Hi Thanos,
Welcome! You've found a safe place to regain your composure.
It sounds like you are in a difficult position having a work relationship with a former lover with BPD if I understanding correctly. You will need to tread very lightly.
...when I defend myself I’m called aggressive and it’s my fault because I drove them to it.
Something that is often discussed on this board is not to not JADE.
Justify
Argue
Defend
Explain
After joining this board, it took me a couple months to really latch onto the importance of this. However, not doing these things has made my relationship with my ex, much more stable. Although, I don't work with her, we are co-parenting, so I am stuck keeping the piece in a similar manner. Not JADEing has reduced the conflict greatly.
It doesn’t matter what I do to try and avoid any confrontation it always erupts no matter what I do. I feel like a mug, a fool, who’s only brought this on himself. I want to be supportive for what he’s been through but I can’t be an emotional punch bag.

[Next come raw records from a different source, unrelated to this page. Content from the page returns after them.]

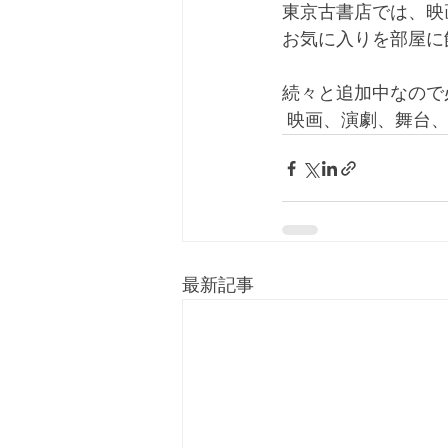
東京古書店では、映画
お気に入りを部屋に
続々と追加中なので
 映画、演劇、舞台
最新記事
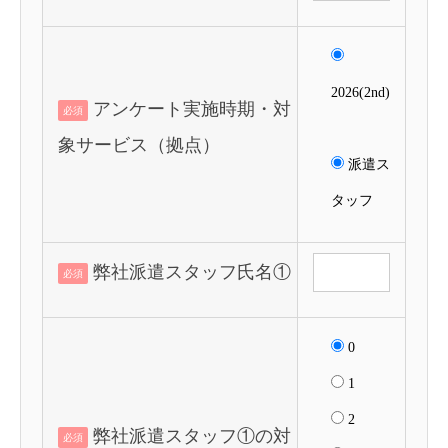
2026(2nd)
アンケート実施時期・対
必須
象サービス（拠点）
派遣ス
タッフ
弊社派遣スタッフ氏名①
必須
0
1
2
弊社派遣スタッフ①の対
必須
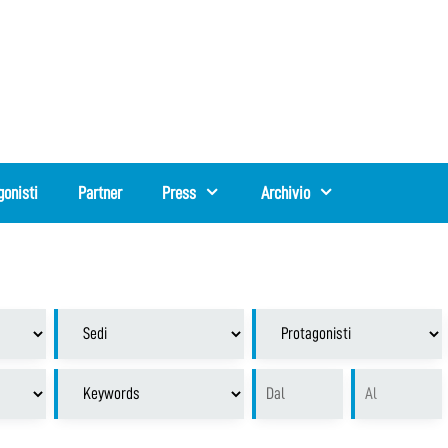
gonisti
Partner
Press
Archivio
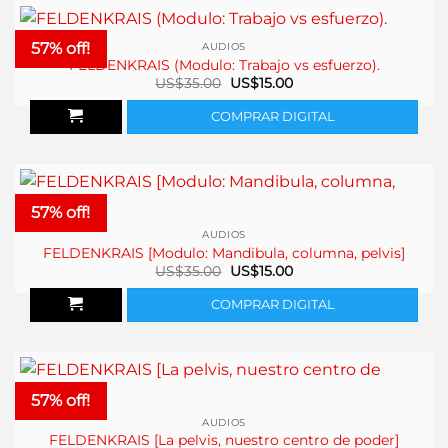
57% off!
AUDIOS
FELDENKRAIS (Modulo: Trabajo vs esfuerzo).
El
El
US$
35.00
US$
15.00
precio
precio
original
actual
COMPRAR DIGITAL
era:
es:
US$35.00.
US$15.00.
57% off!
AUDIOS
FELDENKRAIS [Modulo: Mandibula, columna, pelvis]
El
El
US$
35.00
US$
15.00
precio
precio
original
actual
COMPRAR DIGITAL
era:
es:
US$35.00.
US$15.00.
57% off!
AUDIOS
FELDENKRAIS [La pelvis, nuestro centro de poder]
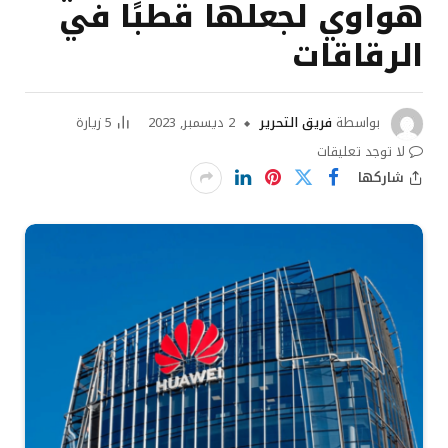
هواوي لجعلها قطبًا في
الرقاقات
بواسطة
فريق التحرير
2 ديسمبر, 2023
5
زيارة
لا توجد تعليقات
شاركها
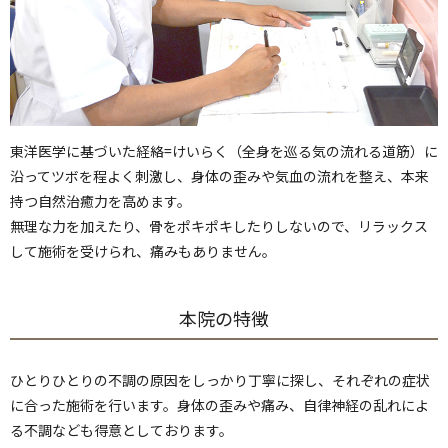
東洋医学に基づいた経絡=けいらく（全身を巡る気の流れる道筋）に
沿ってツボを程よく刺激し、身体の歪みや気血の流れを整え、本来
持つ自然治癒力を高めます。
無理な力を加えたり、骨をポキポキしたりしないので、リラックス
して施術を受けられ、痛みもありません。
本院の特徴
ひとりひとりの不調の原因をしっかり丁寧に探し、それぞれの症状
に合った施術を行います。身体の歪みや痛み、自律神経の乱れによ
る不調なども得意としております。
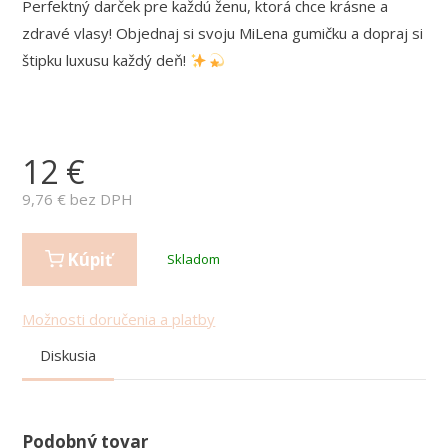
Perfektný darček pre každú ženu, ktorá chce krásne a
zdravé vlasy! Objednaj si svoju MiLena gumičku a dopraj si
štipku luxusu každý deň!
12
€
9,76
€ bez DPH
Kúpiť
Skladom
Možnosti doručenia a platby
Diskusia
Podobný tovar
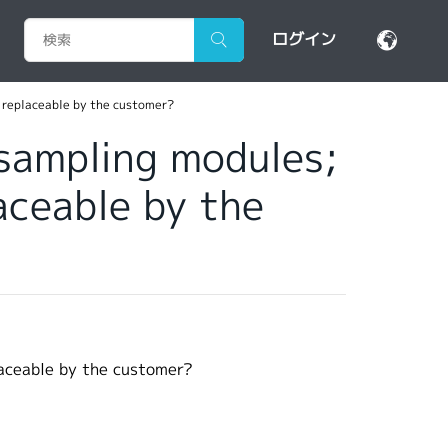
ログイン
 replaceable by the customer?
 sampling modules;
ceable by the
aceable by the customer?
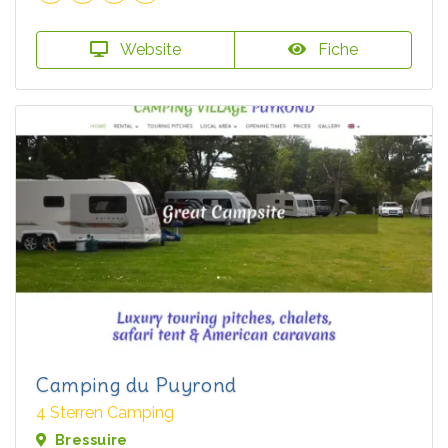
Website
Fiche
Camping du Puyrond
4 Sterren Camping
Bressuire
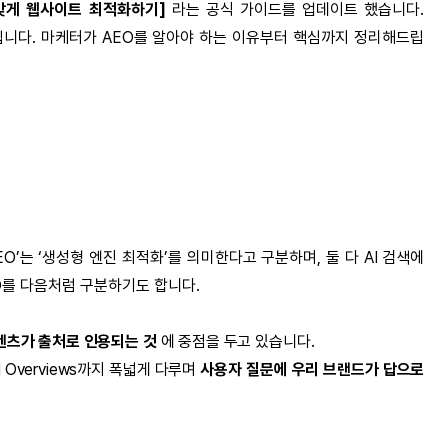
 맞게 웹사이트 최적화하기]
라는 공식 가이드를 업데이트 했습니다.
서입니다. 마케터가 AEO를 알아야 하는 이유부터 핵심까지 정리해드립
EO’는 ‘생성형 엔진 최적화’를 의미한다고 구분하며, 둘 다 AI 검색에
O를 다음처럼 구분하기도 합니다.
텐츠가 출처로 인용되는 것
에 중점을 두고 있습니다.
·AI Overviews까지 폭넓게 다루며
사용자 질문에 우리 브랜드가 답으로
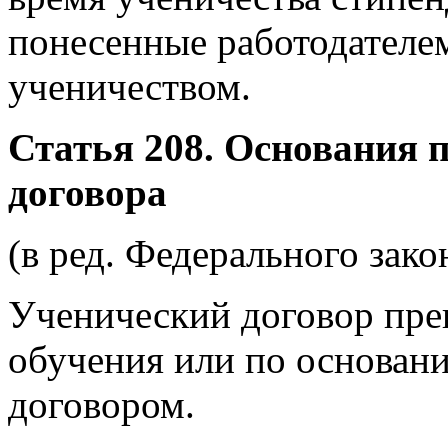
понесенные работодателем
ученичеством.
Статья 208. Основания 
договора
(в ред. Федерального зако
Ученический договор пре
обучения или по основан
договором.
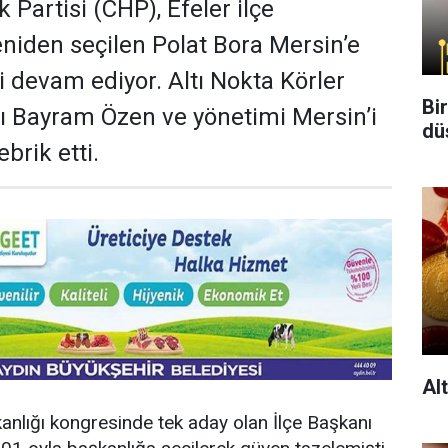
Partisi (CHP), Efeler ilçe
eniden seçilen Polat Bora Mersin’e
ri devam ediyor. Altı Nokta Körler
Bi
ı Bayram Özen ve yönetimi Mersin’i
dü
brik etti.
Al
anlığı kongresinde tek aday olan İlçe Başkanı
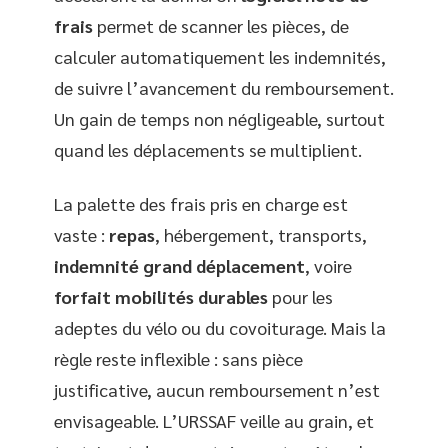
frais
permet de scanner les pièces, de
calculer automatiquement les indemnités,
de suivre l’avancement du remboursement.
Un gain de temps non négligeable, surtout
quand les déplacements se multiplient.
La palette des frais pris en charge est
vaste :
repas
, hébergement, transports,
indemnité grand déplacement
, voire
forfait mobilités durables
pour les
adeptes du vélo ou du covoiturage. Mais la
règle reste inflexible : sans pièce
justificative, aucun remboursement n’est
envisageable. L’URSSAF veille au grain, et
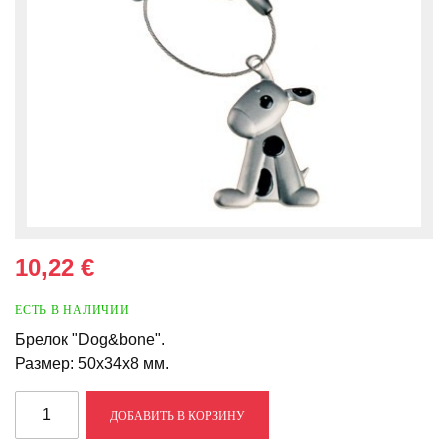
10,22 €
ЕСТЬ В НАЛИЧИИ
Брелок "Dog&bone".
Размер: 50x34x8 мм.
ДОБАВИТЬ В КОРЗИНУ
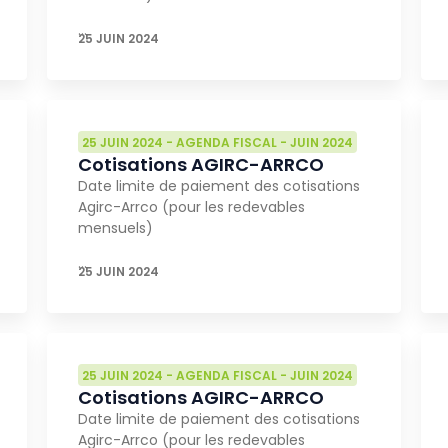
…
25 JUIN 2024
25 JUIN 2024
-
AGENDA FISCAL
-
JUIN 2024
Cotisations AGIRC-ARRCO
Date limite de paiement des cotisations
Agirc-Arrco (pour les redevables
mensuels)
…
25 JUIN 2024
25 JUIN 2024
-
AGENDA FISCAL
-
JUIN 2024
Cotisations AGIRC-ARRCO
Date limite de paiement des cotisations
Agirc-Arrco (pour les redevables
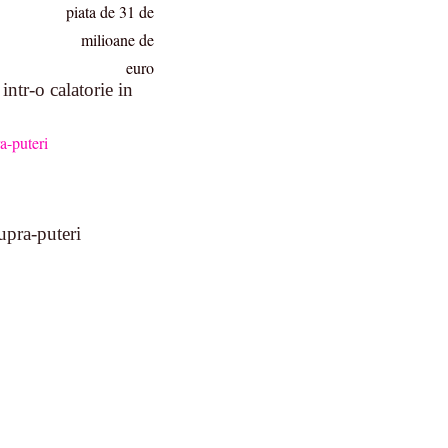
intr-o calatorie in
upra-puteri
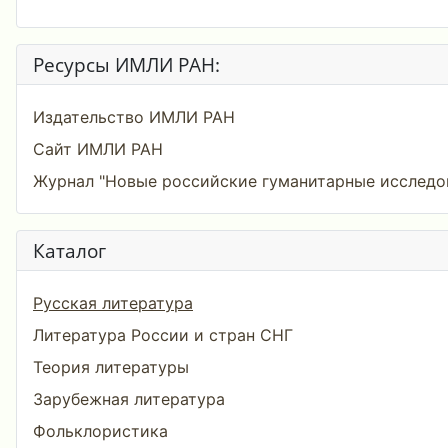
Ресурсы ИМЛИ РАН:
Издательство ИМЛИ РАН
Сайт ИМЛИ РАН
Журнал "Новые российские гуманитарные исследо
Каталог
Русская литература
Литература России и стран СНГ
Теория литературы
Зарубежная литература
Фольклористика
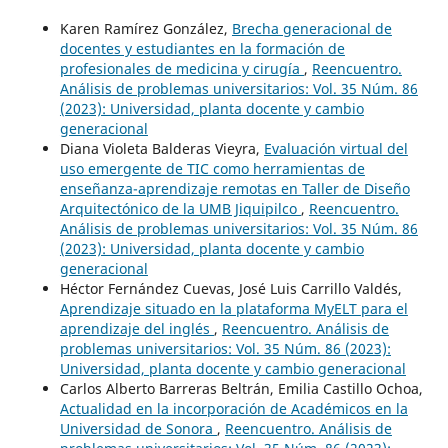
Karen Ramírez González,
Brecha generacional de
docentes y estudiantes en la formación de
profesionales de medicina y cirugía
,
Reencuentro.
Análisis de problemas universitarios: Vol. 35 Núm. 86
(2023): Universidad, planta docente y cambio
generacional
Diana Violeta Balderas Vieyra,
Evaluación virtual del
uso emergente de TIC como herramientas de
enseñanza-aprendizaje remotas en Taller de Diseño
Arquitectónico de la UMB Jiquipilco
,
Reencuentro.
Análisis de problemas universitarios: Vol. 35 Núm. 86
(2023): Universidad, planta docente y cambio
generacional
Héctor Fernández Cuevas, José Luis Carrillo Valdés,
Aprendizaje situado en la plataforma MyELT para el
aprendizaje del inglés
,
Reencuentro. Análisis de
problemas universitarios: Vol. 35 Núm. 86 (2023):
Universidad, planta docente y cambio generacional
Carlos Alberto Barreras Beltrán, Emilia Castillo Ochoa,
Actualidad en la incorporación de Académicos en la
Universidad de Sonora
,
Reencuentro. Análisis de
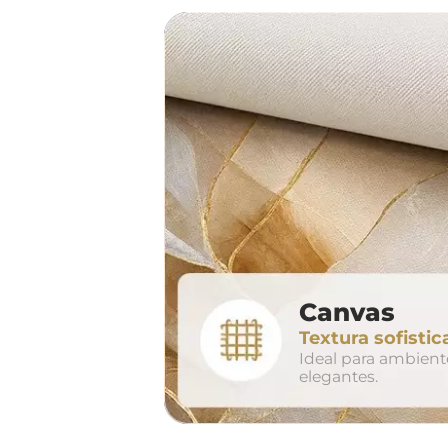
sof
largura aproxima
160cm
2
Canvas
conjunto
Textura sofistic
avul
Ideal para ambien
elegantes.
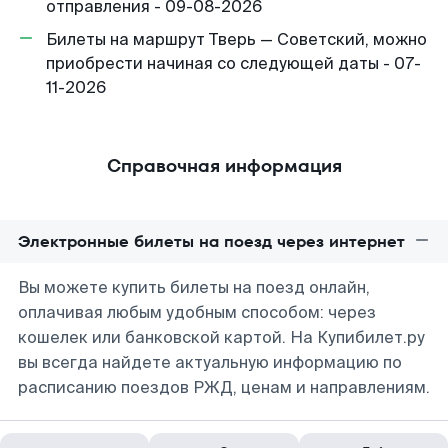
отправления - 09-08-2026
Билеты на маршрут Тверь — Советский, можно
приобрести начиная со следующей даты - 07-
11-2026
Справочная информация
Электронные билеты на поезд через интернет
Вы можете купить билеты на поезд онлайн,
оплачивая любым удобным способом: через
кошелек или банковской картой. На Купибилет.ру
вы всегда найдете актуальную информацию по
расписанию поездов РЖД, ценам и направлениям.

I think most of the people on this board express similar sentiments. It will take you a long time to disassociate the pointed statements, as a personal attack on yourself, and see them as what they really are. They are often times projection for how they feel about themselves.
I suggest reading Stop Walking on Eggshells if you haven't already. It's a great introduction to what you are dealing with.
I also suggest you start making an exit strategy, by finding a new job. I'm not sure what industry you're in and how difficult that will be.